:: TEXTO PARA LEITURA ::
Agora Berlim chama muito mais atenção por não ter um representante decente pra pelo menos se manter na primeira divisão estando num patamar igual ao de Brasília, mas Berlim tem muito mais história e estrutura que a nossa capital.
Chama a atenção mesmo, e há uma boa razão, creio eu, por trás disso. Vou aproveitar para falar da estrutura do futebol alemão, ao meu precário entender, e a relação com a estrutura social, demográfica, geoeconômica e política.
Ocorre que, como no Brasil, a Alemanha não teve uma liga unificada no seu atual formato até o ano de 1963, fazendo algo parecido com a Taça Brasil.
As razões para que isso decorresse são, claro, (quase) completamente diferentes das nossas. Vou falar no final, só pelo gancho, do processo brasileiro. Antes disso, vou discorrer sobre o futebol na Alemanha, sua fundação e sua evolução histórica. Como isso vem de sombra de ideias muito pouco consolidadas, quem souber mais de História, que me corrija.
A Alemanha como nós conhecemos hoje é uma invenção recente. Embora o Sacro Império Romano-Germânico fosse uma entidade formal que cobria grande parte do atual país teutônico, era muito mais apenas uma
entidade formal. Os Estados que o cumpunham, embora tivessem certos acordos econômicos eram, para todos os efeitos, independentes. É com o surgimento da Prússia (em latim, Borussia), que se consolida a partir do século XVIII, abrangendo a maior parte desses antigos Estados que mais adiante vai aparecer o Império Alemão.
E é dentro desse Império, com suas províncias e reinos muitas vezes com monarcas semi-autonômos (como a Baviera) que vão surgir, como na Europa fora da Grã-Bretanha e na América do Sul, os times de futebol, na virada entre os séculos XIX e XX. E elas eram parte de um fenômeno típico a partir daí, as associações (
Verein) que surgem muitas vezes para a diversão dos trabalhadores e se justificam sociologicamente, unindo em torno de um interesse comum um povo, como sabemos, bastante individualista. Daí talvez a tradição de gestão descentralizada do clube, ao invés da estrutura de proprietário único do futebol inglês, que surge num contexto de capitalismo industrial não-regulamentado, sem a força de um Partido Social-Democrata.
:::
:: MATERIAL ::
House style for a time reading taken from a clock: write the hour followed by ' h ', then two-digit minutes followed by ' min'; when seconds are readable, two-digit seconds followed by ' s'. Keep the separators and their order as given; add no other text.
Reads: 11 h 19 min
:::
→ REQUISITOS
1. De acordo com o texto sobre o futebol alemão, até que ano a Alemanha ficou sem uma liga unificada no formato atual?
2. Diga se cada afirmação abaixo está de acordo com o texto sobre o futebol alemão. Responda sim ou não e cite as palavras do texto que decidem a questão.
(a) A Prússia se consolida a partir do século XVIII.
(b) Os Estados que compunham o Sacro Império Romano-Germânico não tinham nenhum acordo econômico entre si.
(c) Os times de futebol na Alemanha surgem na virada entre os séculos XIX e XX.
3. Transcreva, sem nenhuma alteração, um trecho do texto sobre o futebol alemão: comece nas palavras "Chama a atenção" e pare depois de "a Taça Brasil.".

→ RESPOSTAS ABAIXO
1. Até 1963.

2.
(a) Sim: "que se consolida a partir do século XVIII".
(b) Não: "embora tivessem certos acordos econômicos".
(c) Sim: "na virada entre os séculos XIX e XX".

3.
Chama a atenção mesmo, e há uma boa razão, creio eu, por trás disso. Vou aproveitar para falar da estrutura do futebol alemão, ao meu precário entender, e a relação com a estrutura social, demográfica, geoeconômica e política.
Ocorre que, como no Brasil, a Alemanha não teve uma liga unificada no seu atual formato até o ano de 1963, fazendo algo parecido com a Taça Brasil.